- **본문**
Antimicrobial Effect of Citrus unshiu Markovich Extracts on Food-Borne Pathogens

청피 추출물이 식중독 유발 미생물의 증식에 미치는 영향

  • Bae Ji-hyun (Dept. of Food Science and Nutrition, Keimyung University) ;
  • Park Hyo-eun (Dept. of Food Science and Nutrition, Keimyung University) ;
  • Bae Hee-jung (Dept. of Food Science and Nutrition, Keimyung University)
  • 배지현 (계명대학교 식품영양학과) ;
  • 박효은 (계명대학교 식품영양학과) ;
  • 배희정 (계명대학교 식품영양학과)
  • Published : 2005.02.01

Abstract

This study was performed to investigate the antimicrobial effects of the Citrus unshiu Markovich extracts against food-borne pathogens. First, the Citrus unshiu Markovich was extracted with methanol at room temperature, and fractionation of the methanol extracts from Citrus unshiu Markovich was carried out by using petroleum ether, chloroform, ethyl acetate, and methanol. The antimicrobial activity of the Citrus unshiu Markovich extracts was determined using the paper disc method against food-borne pathogens and food spoilage bacteria. The ethyl acetate extracts of Citrus unshiu Markovich showed the highest antimicrobial activity against Bacillus cereus and Shigella sonnei. A synergistic effect was found in combined extracts of Citrus unshiu Markovich and Hedyotis diffusa Willd as compared to each extract alone. Finally, the growth inhibition curve was determined using ethyl acetate extracts of Citrus unshiu Markovich against Bacillus cereus and Shigella sonnei. The ethyl acetate extract of Citrus unshiu Markovich showed strong antimicrobial activity against Bacillus cereus at the concentration of 5,000 ppm. The 5,000 ppm of ethyl acetate extract from Citrus unshiu Markovich retarded the growth of Bacillus cereus more than 24 hours and Shigella sonnei up to 24 hours. The ethyl acetate extracts of Citrus unshiu Markovich have shown an antimicrobial effect against Bacillus cereus and Shigella sonnei.

- **제공된 기록**
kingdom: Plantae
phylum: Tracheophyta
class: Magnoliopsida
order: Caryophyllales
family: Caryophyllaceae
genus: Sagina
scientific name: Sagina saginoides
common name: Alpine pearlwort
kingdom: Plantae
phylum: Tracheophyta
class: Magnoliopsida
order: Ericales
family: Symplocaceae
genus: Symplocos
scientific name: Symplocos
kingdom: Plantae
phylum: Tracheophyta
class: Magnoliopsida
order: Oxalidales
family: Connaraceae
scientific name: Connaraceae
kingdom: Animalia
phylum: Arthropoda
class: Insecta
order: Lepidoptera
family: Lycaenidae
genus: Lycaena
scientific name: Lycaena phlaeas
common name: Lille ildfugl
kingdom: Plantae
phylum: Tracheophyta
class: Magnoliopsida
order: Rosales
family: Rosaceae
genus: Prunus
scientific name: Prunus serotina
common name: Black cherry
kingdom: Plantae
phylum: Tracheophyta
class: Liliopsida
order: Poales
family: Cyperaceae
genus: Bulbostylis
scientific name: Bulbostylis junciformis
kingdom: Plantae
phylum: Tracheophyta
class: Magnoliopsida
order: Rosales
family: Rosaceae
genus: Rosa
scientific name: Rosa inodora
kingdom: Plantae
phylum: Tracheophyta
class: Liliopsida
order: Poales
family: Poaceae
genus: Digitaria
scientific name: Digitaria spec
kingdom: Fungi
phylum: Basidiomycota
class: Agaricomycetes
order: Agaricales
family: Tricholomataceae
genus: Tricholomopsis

- **과제 목록**
**a)** 청피 추출물 초록에서 "Antimicrobial Effect of"로 시작해 "배희정 (계명대학교 식품영양학과)"로 끝나는 부분을 한 글자도 바꾸지 말고 그대로 돌려주세요.
**b)** 청피 추출물 초록의 마지막 문장 다음부터 글을 이어서 쓰세요.

- **과제별 답변**
**a)**
Antimicrobial Effect of Citrus unshiu Markovich Extracts on Food-Borne Pathogens

청피 추출물이 식중독 유발 미생물의 증식에 미치는 영향

  • Bae Ji-hyun (Dept. of Food Science and Nutrition, Keimyung University) ;
  • Park Hyo-eun (Dept. of Food Science and Nutrition, Keimyung University) ;
  • Bae Hee-jung (Dept. of Food Science and Nutrition, Keimyung University)
  • 배지현 (계명대학교 식품영양학과) ;
  • 박효은 (계명대학교 식품영양학과) ;
  • 배희정 (계명대학교 식품영양학과)

**b)**
본 연구에서는 식중독 유발세균에 대한 항균활성이 우수한 천연 항균성 물질을 검색하기 위해 예로부터 민간과 한방에서 널리 이용되어 온 청피를 각종 유기용매로 추출하여 식중독 유발세균에 대한 항균활성을 조사해 보았다. 청피를 petroleum ether, chloroform, ethly acetate, methanol를 이용하여 실온에서 각각 용매별로 계통 분획하고, 열수추출물을 얻은 후, 9종의 식중독 유발세균 (Staphylococcus-aureus, Bacillus cereus, Salmonella enteritidis, Shigella flexneri, Ercherichia coli. Salmonella typhimurium, Shigella dysenteriae, Pseudomonas aruginoia, Shigella sonnei) 에 대하여 항균효과를 조사하였다. 청피 추출물의 농도별 항균 활성 검색에서는 청피의 ethyl acetate 추출물이 가장 큰 항균 효과를 보였으며 Staphylococcus auren와 Pseudomonas aeruginosa가 가장 민감하게 반응하는 균주였다. 청피의 ethyl acetate 추출물과 백화사설초의 methanol 추출물을 혼합하여 항균력을 측정해 본 결과 두 추출물을 섞어 첨가했을 경우가 단독으로 사용했을 시 보다 상승효과를 나타내었다. 또한 청피의 ethyl acetate 추출물이 식중독 유발세균의 성장에 미치는 효과를 검정하기 위해 Bacillus cereus 및 Shigella sonnei의 배양액에 청피의 ethyl acetate 추출물온 각각 5,000 ppm 농도로 첨가했을 시, Bacillus cereus의 생육이 24시간 이상까지 억제됨을 관찰할 수 있었고, Shigella sonnei의 생육도 12시간까지 지연시킬 수 있었다.